Ce n’était pas un sang figuratif. L’expansion de la république trantorienne, devenue d’abord la confédération trantorienne, puis l’empire trantorien, avait laissé derrière elle un sillage d’hommes éventrés, d’astronefs éventrés, de Planètes éventrées. Et cependant, l’holocauste avait consolidé la puissance de Trantor et la paix régnait dans la zone rouge.

A présent, Trantor hésitait au seuil d’un nouvel avatar : la conversion de l’empire trantorien en empire galactique. Alors, la tache rouge engloberait la totalité des étoiles et ce serait la paix universelle. Pax trantorica.

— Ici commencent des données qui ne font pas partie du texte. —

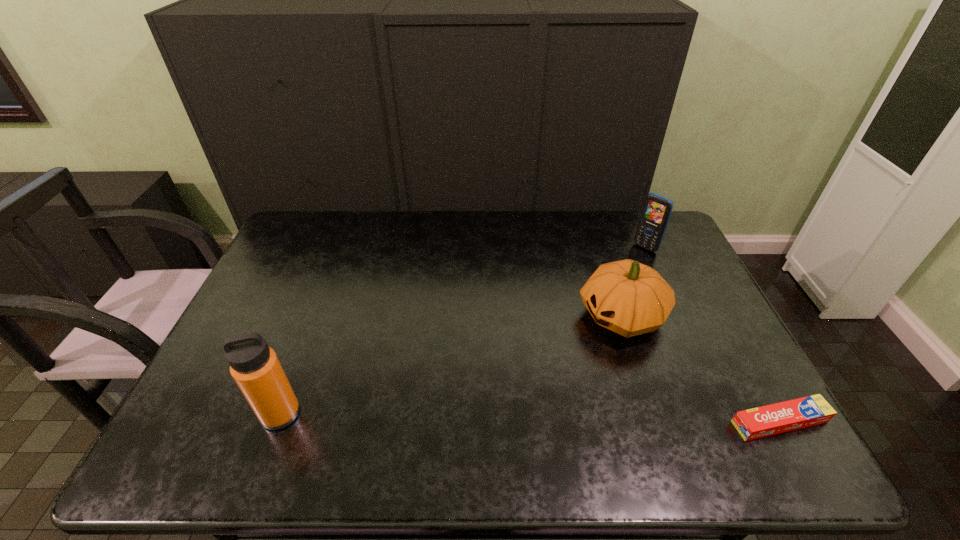
The image size is (960, 540). Identify the location of vacant space on the desktop that is between the tallest object and the toothpaste and is positioned on the side of the gourd with the carved face. (458, 416).

The width and height of the screenshot is (960, 540). Find the location of `vacant space on the desktop that is between the tallest object and the toothpaste and is positioned on the screen of the cellular telephone`. vacant space on the desktop that is between the tallest object and the toothpaste and is positioned on the screen of the cellular telephone is located at coordinates click(x=463, y=416).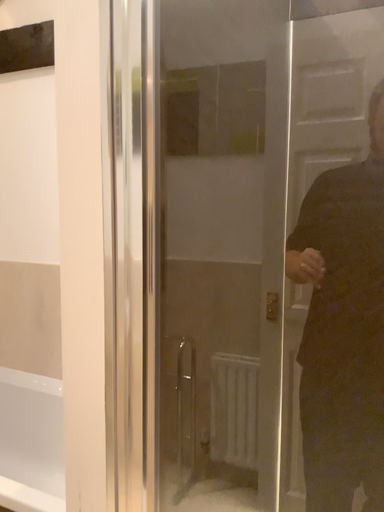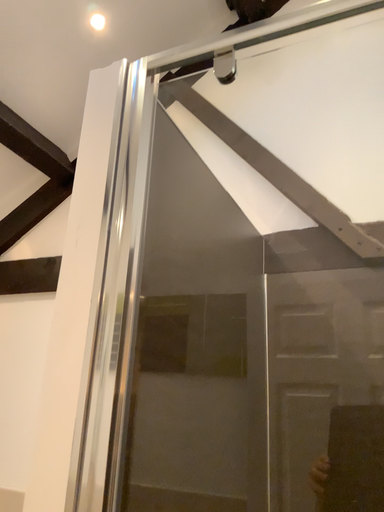
Question: How did the camera likely rotate when shooting the video?

Choices:
 (A) rotated downward
 (B) rotated upward

Answer: (B)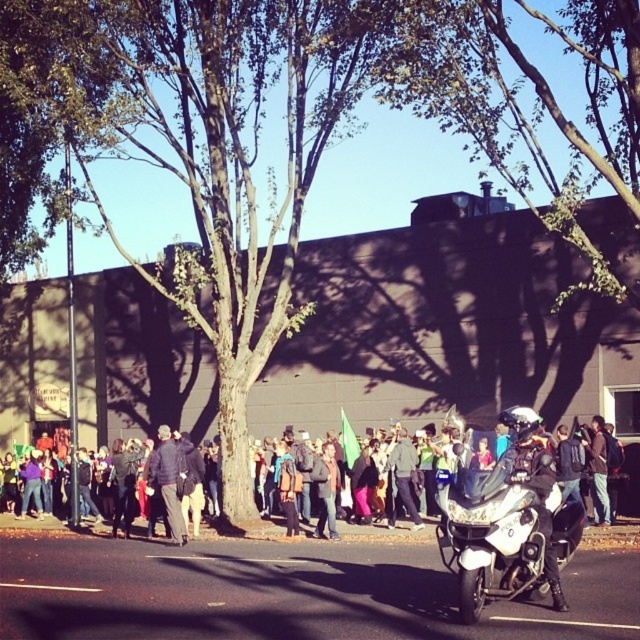
Question: Is white matte motorcycle at right further to the viewer compared to black rubber line at lower center?

Choices:
 (A) no
 (B) yes

Answer: (B)

Question: Which object appears closest to the camera in this image?

Choices:
 (A) dark gray jacket at center
 (B) black rubber line at lower center
 (C) white glossy motorcycle at center

Answer: (B)

Question: Where is white glossy motorcycle at center located in relation to black rubber line at lower center in the image?

Choices:
 (A) right
 (B) left

Answer: (B)

Question: Which point is farther to the camera?

Choices:
 (A) dark gray jacket at center
 (B) white matte motorcycle at right

Answer: (A)

Question: Which point is closer to the camera?

Choices:
 (A) (36, 531)
 (B) (483, 536)
 (C) (541, 504)

Answer: (B)

Question: Does dark gray jacket at center come behind black rubber line at lower center?

Choices:
 (A) no
 (B) yes

Answer: (B)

Tel était le but d’Abel. Cinq cents, quatre cents, deux cents ans plus tôt, même, il aurait dénoncé en Trantor un dangereux foyer de créatures malfaisantes, matérialistes et belliqueuses, méprisant les droits d’autrui, vivant sous un régime de démocratie imparfaite, mais promptes à voir la paille de l’esclavage dans l’œil du voisin et animées d’une cupidité sans bornes. Mais le temps avait passé.

Abel n’était pas Pour Trantor mais pour les objectifs universels que Trantor incarnait. Aussi la question « Comment telle chose pourra-t-elle contribuer à l’instauration de la paix galactique ? » était-elle tout naturellement devenue : « Comment cela pourra-t-il aider Trantor ? ».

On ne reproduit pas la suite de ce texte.